**Problem statement:** Print out the records in full, keeping each word unchanged.

Segment Open

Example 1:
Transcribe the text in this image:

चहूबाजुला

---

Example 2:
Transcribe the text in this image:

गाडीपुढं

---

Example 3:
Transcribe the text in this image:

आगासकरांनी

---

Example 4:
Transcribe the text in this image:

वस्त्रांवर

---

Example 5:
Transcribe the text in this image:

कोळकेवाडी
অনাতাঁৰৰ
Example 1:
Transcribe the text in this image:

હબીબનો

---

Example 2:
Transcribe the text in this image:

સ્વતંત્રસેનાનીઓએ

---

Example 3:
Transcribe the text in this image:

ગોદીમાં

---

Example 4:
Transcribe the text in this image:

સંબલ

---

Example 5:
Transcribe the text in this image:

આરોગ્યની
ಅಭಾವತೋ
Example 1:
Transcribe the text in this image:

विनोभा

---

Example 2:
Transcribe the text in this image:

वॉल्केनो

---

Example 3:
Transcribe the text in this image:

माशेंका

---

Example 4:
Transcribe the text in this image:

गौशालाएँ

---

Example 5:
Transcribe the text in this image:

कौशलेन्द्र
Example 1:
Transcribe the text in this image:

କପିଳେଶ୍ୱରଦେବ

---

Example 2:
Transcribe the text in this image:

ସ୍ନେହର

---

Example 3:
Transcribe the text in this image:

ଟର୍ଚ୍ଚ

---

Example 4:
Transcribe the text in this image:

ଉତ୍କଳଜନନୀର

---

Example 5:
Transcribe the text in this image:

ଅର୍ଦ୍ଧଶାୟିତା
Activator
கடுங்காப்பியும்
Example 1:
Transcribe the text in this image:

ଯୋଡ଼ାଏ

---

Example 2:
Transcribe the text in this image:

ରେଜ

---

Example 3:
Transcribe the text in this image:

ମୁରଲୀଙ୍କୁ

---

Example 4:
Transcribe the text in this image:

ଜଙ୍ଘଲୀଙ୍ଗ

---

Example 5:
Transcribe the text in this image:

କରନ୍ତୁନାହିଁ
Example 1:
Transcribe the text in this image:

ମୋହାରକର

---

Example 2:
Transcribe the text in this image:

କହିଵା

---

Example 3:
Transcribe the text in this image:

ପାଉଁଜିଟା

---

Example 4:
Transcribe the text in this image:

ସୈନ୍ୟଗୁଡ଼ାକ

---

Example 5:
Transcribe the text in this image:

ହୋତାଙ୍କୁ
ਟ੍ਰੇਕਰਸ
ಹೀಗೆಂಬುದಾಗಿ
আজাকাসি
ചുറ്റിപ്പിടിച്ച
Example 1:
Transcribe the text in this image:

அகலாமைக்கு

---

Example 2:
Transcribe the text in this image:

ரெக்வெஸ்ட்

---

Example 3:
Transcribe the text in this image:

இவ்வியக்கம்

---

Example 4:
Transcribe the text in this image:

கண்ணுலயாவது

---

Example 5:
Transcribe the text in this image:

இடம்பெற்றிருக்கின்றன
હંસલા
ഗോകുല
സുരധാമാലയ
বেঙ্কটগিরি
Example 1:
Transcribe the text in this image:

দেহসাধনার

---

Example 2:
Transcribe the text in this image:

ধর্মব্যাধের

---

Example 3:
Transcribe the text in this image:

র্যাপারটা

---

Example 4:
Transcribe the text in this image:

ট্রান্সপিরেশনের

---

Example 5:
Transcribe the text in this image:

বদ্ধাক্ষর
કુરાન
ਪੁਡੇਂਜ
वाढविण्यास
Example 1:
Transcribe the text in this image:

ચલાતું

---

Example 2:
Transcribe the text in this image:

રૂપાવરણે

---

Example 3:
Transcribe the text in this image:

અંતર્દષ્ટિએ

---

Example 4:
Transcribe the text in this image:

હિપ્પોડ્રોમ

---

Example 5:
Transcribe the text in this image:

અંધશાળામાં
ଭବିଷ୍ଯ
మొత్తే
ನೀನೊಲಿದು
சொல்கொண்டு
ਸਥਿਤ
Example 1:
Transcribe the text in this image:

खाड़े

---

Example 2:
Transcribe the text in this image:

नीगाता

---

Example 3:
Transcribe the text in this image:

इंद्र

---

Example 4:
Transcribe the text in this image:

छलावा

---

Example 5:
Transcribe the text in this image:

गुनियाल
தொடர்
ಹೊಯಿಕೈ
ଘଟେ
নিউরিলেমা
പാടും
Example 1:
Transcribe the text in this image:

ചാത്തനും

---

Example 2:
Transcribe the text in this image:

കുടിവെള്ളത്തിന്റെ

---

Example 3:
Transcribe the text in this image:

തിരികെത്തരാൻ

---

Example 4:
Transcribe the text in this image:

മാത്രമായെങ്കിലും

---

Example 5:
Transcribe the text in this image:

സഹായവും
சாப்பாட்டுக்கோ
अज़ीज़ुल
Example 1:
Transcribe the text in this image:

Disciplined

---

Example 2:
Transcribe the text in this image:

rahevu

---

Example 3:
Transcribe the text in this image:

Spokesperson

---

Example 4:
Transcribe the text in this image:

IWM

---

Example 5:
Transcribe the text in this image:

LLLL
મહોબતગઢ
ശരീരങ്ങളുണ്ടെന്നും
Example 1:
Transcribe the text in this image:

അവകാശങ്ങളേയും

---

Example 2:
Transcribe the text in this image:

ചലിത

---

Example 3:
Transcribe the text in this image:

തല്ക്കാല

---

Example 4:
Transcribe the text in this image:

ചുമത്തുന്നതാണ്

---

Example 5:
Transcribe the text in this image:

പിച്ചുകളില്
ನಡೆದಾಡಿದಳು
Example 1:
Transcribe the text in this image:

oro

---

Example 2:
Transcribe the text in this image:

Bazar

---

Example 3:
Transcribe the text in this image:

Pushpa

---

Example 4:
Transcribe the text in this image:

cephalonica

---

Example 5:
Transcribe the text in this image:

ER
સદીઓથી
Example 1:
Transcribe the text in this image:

Segment Closed

**Exercise output:**
Example 1:
Transcribe the text in this image:

चहूबाजुला

---

Example 2:
Transcribe the text in this image:

गाडीपुढं

---

Example 3:
Transcribe the text in this image:

आगासकरांनी

---

Example 4:
Transcribe the text in this image:

वस्त्रांवर

---

Example 5:
Transcribe the text in this image:

कोळकेवाडी
অনাতাঁৰৰ
Example 1:
Transcribe the text in this image:

હબીબનો

---

Example 2:
Transcribe the text in this image:

સ્વતંત્રસેનાનીઓએ

---

Example 3:
Transcribe the text in this image:

ગોદીમાં

---

Example 4:
Transcribe the text in this image:

સંબલ

---

Example 5:
Transcribe the text in this image:

આરોગ્યની
ಅಭಾವತೋ
Example 1:
Transcribe the text in this image:

विनोभा

---

Example 2:
Transcribe the text in this image:

वॉल्केनो

---

Example 3:
Transcribe the text in this image:

माशेंका

---

Example 4:
Transcribe the text in this image:

गौशालाएँ

---

Example 5:
Transcribe the text in this image:

कौशलेन्द्र
Example 1:
Transcribe the text in this image:

କପିଳେଶ୍ୱରଦେବ

---

Example 2:
Transcribe the text in this image:

ସ୍ନେହର

---

Example 3:
Transcribe the text in this image:

ଟର୍ଚ୍ଚ

---

Example 4:
Transcribe the text in this image:

ଉତ୍କଳଜନନୀର

---

Example 5:
Transcribe the text in this image:

ଅର୍ଦ୍ଧଶାୟିତା
Activator
கடுங்காப்பியும்
Example 1:
Transcribe the text in this image:

ଯୋଡ଼ାଏ

---

Example 2:
Transcribe the text in this image:

ରେଜ

---

Example 3:
Transcribe the text in this image:

ମୁରଲୀଙ୍କୁ

---

Example 4:
Transcribe the text in this image:

ଜଙ୍ଘଲୀଙ୍ଗ

---

Example 5:
Transcribe the text in this image:

କରନ୍ତୁନାହିଁ
Example 1:
Transcribe the text in this image:

ମୋହାରକର

---

Example 2:
Transcribe the text in this image:

କହିଵା

---

Example 3:
Transcribe the text in this image:

ପାଉଁଜିଟା

---

Example 4:
Transcribe the text in this image:

ସୈନ୍ୟଗୁଡ଼ାକ

---

Example 5:
Transcribe the text in this image:

ହୋତାଙ୍କୁ
ਟ੍ਰੇਕਰਸ
ಹೀಗೆಂಬುದಾಗಿ
আজাকাসি
ചുറ്റിപ്പിടിച്ച
Example 1:
Transcribe the text in this image:

அகலாமைக்கு

---

Example 2:
Transcribe the text in this image:

ரெக்வெஸ்ட்

---

Example 3:
Transcribe the text in this image:

இவ்வியக்கம்

---

Example 4:
Transcribe the text in this image:

கண்ணுலயாவது

---

Example 5:
Transcribe the text in this image:

இடம்பெற்றிருக்கின்றன
હંસલા
ഗോകുല
സുരധാമാലയ
বেঙ্কটগিরি
Example 1:
Transcribe the text in this image:

দেহসাধনার

---

Example 2:
Transcribe the text in this image:

ধর্মব্যাধের

---

Example 3:
Transcribe the text in this image:

র্যাপারটা

---

Example 4:
Transcribe the text in this image:

ট্রান্সপিরেশনের

---

Example 5:
Transcribe the text in this image:

বদ্ধাক্ষর
કુરાન
ਪੁਡੇਂਜ
वाढविण्यास
Example 1:
Transcribe the text in this image:

ચલાતું

---

Example 2:
Transcribe the text in this image:

રૂપાવરણે

---

Example 3:
Transcribe the text in this image:

અંતર્દષ્ટિએ

---

Example 4:
Transcribe the text in this image:

હિપ્પોડ્રોમ

---

Example 5:
Transcribe the text in this image:

અંધશાળામાં
ଭବିଷ୍ଯ
మొత్తే
ನೀನೊಲಿದು
சொல்கொண்டு
ਸਥਿਤ
Example 1:
Transcribe the text in this image:

खाड़े

---

Example 2:
Transcribe the text in this image:

नीगाता

---

Example 3:
Transcribe the text in this image:

इंद्र

---

Example 4:
Transcribe the text in this image:

छलावा

---

Example 5:
Transcribe the text in this image:

गुनियाल
தொடர்
ಹೊಯಿಕೈ
ଘଟେ
নিউরিলেমা
പാടും
Example 1:
Transcribe the text in this image:

ചാത്തനും

---

Example 2:
Transcribe the text in this image:

കുടിവെള്ളത്തിന്റെ

---

Example 3:
Transcribe the text in this image:

തിരികെത്തരാൻ

---

Example 4:
Transcribe the text in this image:

മാത്രമായെങ്കിലും

---

Example 5:
Transcribe the text in this image:

സഹായവും
சாப்பாட்டுக்கோ
अज़ीज़ुल
Example 1:
Transcribe the text in this image:

Disciplined

---

Example 2:
Transcribe the text in this image:

rahevu

---

Example 3:
Transcribe the text in this image:

Spokesperson

---

Example 4:
Transcribe the text in this image:

IWM

---

Example 5:
Transcribe the text in this image:

LLLL
મહોબતગઢ
ശരീരങ്ങളുണ്ടെന്നും
Example 1:
Transcribe the text in this image:

അവകാശങ്ങളേയും

---

Example 2:
Transcribe the text in this image:

ചലിത

---

Example 3:
Transcribe the text in this image:

തല്ക്കാല

---

Example 4:
Transcribe the text in this image:

ചുമത്തുന്നതാണ്

---

Example 5:
Transcribe the text in this image:

പിച്ചുകളില്
ನಡೆದಾಡಿದಳು
Example 1:
Transcribe the text in this image:

oro

---

Example 2:
Transcribe the text in this image:

Bazar

---

Example 3:
Transcribe the text in this image:

Pushpa

---

Example 4:
Transcribe the text in this image:

cephalonica

---

Example 5:
Transcribe the text in this image:

ER
સદીઓથી
Example 1:
Transcribe the text in this image:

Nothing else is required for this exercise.